**What you should do:**
Continue the article on charter schools and public school choice from the point where it stops.

**Text segment:**
▬▬▬▬▬▬▬▬▬▬

Education & Schooling
April Sat 18, 2009
In point A-1 of a section entitled Public School Choice: Non-Regulatory Guidance, part of the No Child Left Behind legislation, the Bush Administration’s sweeping 2002 act of education reform, we read the following:
Public school choice is a critical component of NCLB because it offers a student enrolled in a Title I school that is identified for school improvement, corrective action, or restructuring an opportunity to attend a public school that has not been so identified. The process of turning around a low-performing school is difficult and typically takes time, and during that time the school’s students are at risk of falling further behind if they do not have additional options. Together with the school improvement activities undertaken under Title I, public school choice can provide all students in low-performing Title I schools – including students with disabilities and limited English proficient students – the opportunity to obtain a high-quality education. In addition, expanded parental choice gives schools a greater incentive to undertake reforms and make the changes that are needed to improve student learning and reach academic achievement goals.
The above language, of course, includes the option to send children to public charter schools. Under the current administration, however, which sees education reform as focusing primarily on assisting poorly-functioning school districts as its first priority with regard to funding allocation, will the viability of charter schools be compromised?
In New York City, where 1.1 million students inhabit what has historically been one of the toughest school systems in the nation—from the point of view of both management and student/teacher life—Mayor Michael Bloomberg’s control of the system has sought to expand charter schools while it has elevated test scores and graduation rates. But Bloomberg’s supervision will expire in roughly one month, and the United Federation of Teachers is working very hard to see that it doesn’t continue.
While President Obama’s stimulus package is in the process of sending $100 billion dollars into the nation’s school districts, some have expressed alarm in places like New York State, where the legislature has frozen funding for charter schools while more than $400 million dollars has been sent into the public school districts. Yet according to Matt Anderson, a spokesperson for the New York State Budget Division, the main source of aid to charter schools comes from what is called foundation aid—a consolidation of various forms of aid that took place a few years back. “Since New York State faced an $18 billion deficit,” Anderson told me, “we needed to maintain foundation aid at the current year levels. We’ve also maintained per pupil charter school aid at prior levels as well,” he went on, reiterating that as much as possible within budget constraints, New York State is still committed to charter school development.
In Washington D.C. last week, U.S. Secretary of Education Arne Duncan’s decision to not admit any more students into the voucher program next year has elicited much controversy. Yet while President Obama has stated that he opposes vouchers but would have been willing to admit their viability if he saw results, it became apparent that his number one education man has chosen to avoid putting these results into the education equation by simply neglecting them. This has been a double whammy for many families, given the fact that public charter schools in the District are maxed out as far as enrollment goes for next fall.

▬▬▬▬▬▬▬▬▬▬

**Entries shown:**
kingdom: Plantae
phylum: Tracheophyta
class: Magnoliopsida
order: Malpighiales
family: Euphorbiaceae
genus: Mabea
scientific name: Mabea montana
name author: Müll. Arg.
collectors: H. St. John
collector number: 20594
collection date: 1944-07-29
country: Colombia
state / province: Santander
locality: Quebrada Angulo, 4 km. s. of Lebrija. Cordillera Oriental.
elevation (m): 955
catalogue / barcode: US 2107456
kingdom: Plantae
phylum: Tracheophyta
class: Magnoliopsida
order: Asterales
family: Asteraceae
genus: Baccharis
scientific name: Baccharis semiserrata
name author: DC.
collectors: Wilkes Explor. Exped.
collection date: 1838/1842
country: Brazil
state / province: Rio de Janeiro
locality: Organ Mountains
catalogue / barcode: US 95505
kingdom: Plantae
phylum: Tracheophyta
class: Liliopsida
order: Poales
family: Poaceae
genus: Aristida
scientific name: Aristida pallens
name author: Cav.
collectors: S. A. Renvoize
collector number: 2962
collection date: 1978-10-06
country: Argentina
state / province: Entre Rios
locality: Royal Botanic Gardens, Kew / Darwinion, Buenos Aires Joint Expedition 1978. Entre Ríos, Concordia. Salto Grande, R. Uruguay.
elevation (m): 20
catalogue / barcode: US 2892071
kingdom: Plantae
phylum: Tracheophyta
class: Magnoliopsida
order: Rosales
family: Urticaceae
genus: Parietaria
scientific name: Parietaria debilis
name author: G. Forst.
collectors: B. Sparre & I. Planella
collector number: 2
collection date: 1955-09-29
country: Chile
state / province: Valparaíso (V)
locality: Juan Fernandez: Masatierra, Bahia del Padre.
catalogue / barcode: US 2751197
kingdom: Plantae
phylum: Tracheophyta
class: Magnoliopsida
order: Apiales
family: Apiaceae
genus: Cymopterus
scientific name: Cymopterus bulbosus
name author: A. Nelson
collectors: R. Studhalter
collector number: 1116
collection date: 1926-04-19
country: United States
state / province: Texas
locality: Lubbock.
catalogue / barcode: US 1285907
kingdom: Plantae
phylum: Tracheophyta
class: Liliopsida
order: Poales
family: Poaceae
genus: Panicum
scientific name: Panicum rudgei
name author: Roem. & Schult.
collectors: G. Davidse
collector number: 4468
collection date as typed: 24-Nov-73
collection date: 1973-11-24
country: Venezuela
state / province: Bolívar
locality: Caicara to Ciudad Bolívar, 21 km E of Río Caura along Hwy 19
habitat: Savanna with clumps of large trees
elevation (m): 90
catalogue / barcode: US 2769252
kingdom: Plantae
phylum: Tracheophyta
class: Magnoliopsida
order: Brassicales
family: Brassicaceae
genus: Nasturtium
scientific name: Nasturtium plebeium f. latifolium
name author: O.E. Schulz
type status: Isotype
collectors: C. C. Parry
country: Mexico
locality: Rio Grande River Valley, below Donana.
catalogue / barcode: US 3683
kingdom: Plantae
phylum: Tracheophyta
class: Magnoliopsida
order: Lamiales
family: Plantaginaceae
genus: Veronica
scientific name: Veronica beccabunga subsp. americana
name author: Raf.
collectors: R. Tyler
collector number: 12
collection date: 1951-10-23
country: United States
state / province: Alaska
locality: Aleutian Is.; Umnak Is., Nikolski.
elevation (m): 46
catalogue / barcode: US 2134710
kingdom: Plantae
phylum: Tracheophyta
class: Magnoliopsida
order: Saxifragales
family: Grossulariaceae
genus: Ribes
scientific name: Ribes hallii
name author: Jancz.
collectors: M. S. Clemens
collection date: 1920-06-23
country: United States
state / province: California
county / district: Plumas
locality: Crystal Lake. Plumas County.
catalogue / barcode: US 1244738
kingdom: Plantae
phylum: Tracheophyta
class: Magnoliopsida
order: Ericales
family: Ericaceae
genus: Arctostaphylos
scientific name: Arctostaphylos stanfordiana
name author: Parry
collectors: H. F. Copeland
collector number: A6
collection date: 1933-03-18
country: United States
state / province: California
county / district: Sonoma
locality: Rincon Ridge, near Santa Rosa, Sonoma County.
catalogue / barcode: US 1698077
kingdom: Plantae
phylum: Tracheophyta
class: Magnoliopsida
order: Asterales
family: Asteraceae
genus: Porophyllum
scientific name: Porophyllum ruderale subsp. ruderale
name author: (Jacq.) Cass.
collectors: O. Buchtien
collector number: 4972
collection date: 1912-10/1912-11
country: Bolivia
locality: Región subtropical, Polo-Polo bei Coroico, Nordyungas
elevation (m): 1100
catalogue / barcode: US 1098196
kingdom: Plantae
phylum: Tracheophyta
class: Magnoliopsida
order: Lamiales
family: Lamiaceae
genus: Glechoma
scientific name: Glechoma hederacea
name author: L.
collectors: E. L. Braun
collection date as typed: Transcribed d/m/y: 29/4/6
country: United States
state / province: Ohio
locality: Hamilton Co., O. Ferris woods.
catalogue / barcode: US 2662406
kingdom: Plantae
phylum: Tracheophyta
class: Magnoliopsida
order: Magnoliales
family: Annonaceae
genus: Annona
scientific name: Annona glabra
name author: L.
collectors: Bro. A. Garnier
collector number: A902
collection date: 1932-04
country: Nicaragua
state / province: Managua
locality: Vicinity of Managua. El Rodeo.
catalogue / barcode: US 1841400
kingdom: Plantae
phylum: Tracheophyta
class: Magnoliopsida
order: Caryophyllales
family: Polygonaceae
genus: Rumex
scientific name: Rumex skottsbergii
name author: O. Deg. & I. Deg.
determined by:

▬▬▬▬▬▬▬▬▬▬

**Response to this exercise:**
Theories have abounded as to what this current administration’s stance will be on Bush’s No Child Left Behind Legislation. While some critics have accused President Obama of maintaining the status quo, others look forward to a Congressional rewrite of the law in order to make teacher requirements more stringent, raise academic standards, and intensify help for failing schools. Under NCLB, states are currently permitted to define their own academic standards, and because critics have claimed that often, states have dumbed down curricula in order to demonstrate achievement, under Obama’s administration, governors must comply with four basic measures in order to receive federal aid.
One of these is that they must pledge to improve the quality of standardized tests (although Obama himself stated in the same speech of March 10 that assessing educational progress meant more than training students to pass bubble tests). Another is that they must equitably distribute quality teachers among all students in rich and poor areas alike—and this raises concern about another issue that thus far has gone unmentioned: will the ability of parents to move their children to either better-performing public schools or public charter schools be something this administration will continue to support—or will this legislation be revised in the anticipated Congressional rewrite?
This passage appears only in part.